Imagine for a second a world in which no driver ever gets rear-ended. That may sound impossible, but it shouldn't. For perspective on the blistering rate of technology's advancements, remember that a few months ago mankind launched a probe from a satellite and it landed on a comet that was traveling at a whopping 84,000 mph.
Today it's possible and relatively inexpensive for us to make cars and trucks that identify an imminent collision and automatically brake, preventing or lessening the severity of an accident.
Ragunathan Rajkumar, a professor at Carnegie Mellon who is developing self-driving car technology, says that for $700 or $800 the parts can be bought to build such a system.
After markups, he estimates that consumers will pay an extra $2,000 or $3,000 for the initial cost of their vehicles. That up-front cost probably would pay off down the line through lower insurance premiums and greater safety.
"We don't have to wait for a perfectly autonomous car," said John Capp, director of global vehicle safety at GM. "There's a lot of great features of driver assistance now that people will really enjoy."
1.24 million deaths
The impact of these technologies could be huge. Worldwide, 1.24 million people die in car crashes each year. Consider that during the four deadliest wars the United States fought in the 20th century, 39 per cent more Americans died in motor vehicles on US roads than on battlefields.
The most common car crash in the United States is a rear-impact crash - 32.9 per cent of crashes involve a vehicle plowing into the back bumper of another. Cameras and radar can be used to identify when such a crash is imminent, warn a driver and then automatically brake if the driver fails to. Although these systems aren't yet mainstream - 27 per cent of 2015 model-year vehicles can be purchased with an auto-brake system (and the per cent of registered vehicles with these systems is much lower) - real-world research shows their potential.
A 2014 Insurance Institute for Highway Safety study found that Honda Accord drivers with a system that warns of imminent accidents had a 40 per cent drop in claims for bodily injury liability.
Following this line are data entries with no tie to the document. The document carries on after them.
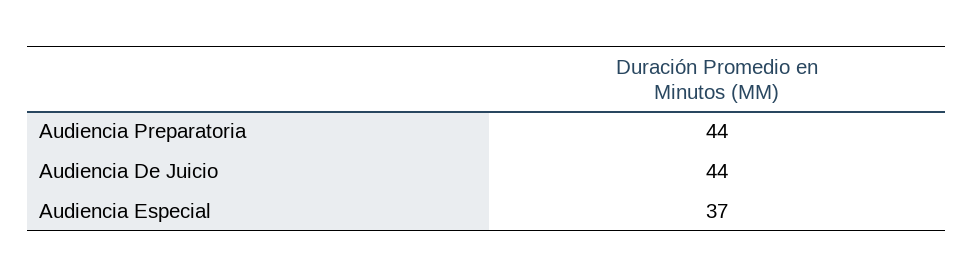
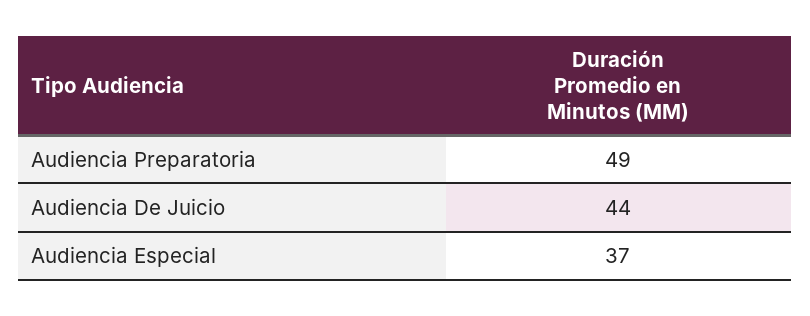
  {
-   "Audiencia Preparatoria": 44,
+   "Audiencia Preparatoria": 49,
    "Audiencia De Juicio": 44,
    "Audiencia Especial": 37
  }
Although these drivers still rear-end people - collision claims dropped only 4 per cent - the drop in bodily injury liability suggests that drivers are braking and lessening the severity of these crashes.
"Even when the systems fail to prevent a crash, they are preventing injuries because they've slowed the speed of the crash down," said David Zuby, chief research officer at the Insurance Institute for Highway Safety.
While systems that beep, flash lights, tug a driver's seat belt or vibrate the seat are useful, automatic-braking systems are even more potent.
Automatic-braking technology became a standard Volvo offering in 2008. It's designed for the low speeds of someone driving around a city. A 2013 institute study found that Volvo XC60 drivers filed 20 per cent fewer accident claims than drivers of other midsize luxury SUVs. Drivers of the Volvo S60 filed 9 per cent fewer claims than drivers of other midsize four-door luxury cars.
These technologies aren't perfect and there are many accidents they aren't preventing. Automakers have been careful in their implementation of the technology because they are wary of false positives.
"We will miss some scenarios because of this balance between intervening right and not intervening when needed," said Erik Coelingh, senior technical leader at Volvo. "In this gray zone, we make the decision not to intervene because it's more important to not disturb the driver and gain acceptance of this type of technology."
Volvo has set a goal that by 2020, no one should be killed or seriously injured in a Volvo. It has developed a more advanced crash-avoidance system that works at all speeds.
"All indications on the test track indicate it's working really well, but we don't have the actual proof based on real world statistics," Coelingh said.
It's not possible to see the full benefits of these technologies until drivers clamour for them, and are comfortable with the higher prices.
"It's not just the customers, it's also what the dealer thinks his customer wants," Zuby said. "In the United States, most people go to their local Ford dealership or Volvo dealership and they buy a car off the lot. What I have found in trying to buy cars for our test program, or for my personal use is that a lot of dealers don't stock cars that have these systems. You have to do some pretty extensive searching to find somebody who's got that car."
This also raises another question. If consumers aren't jumping to buy automatic braking systems, will they ever pay for a self-driving car, which is sure to be even more expensive?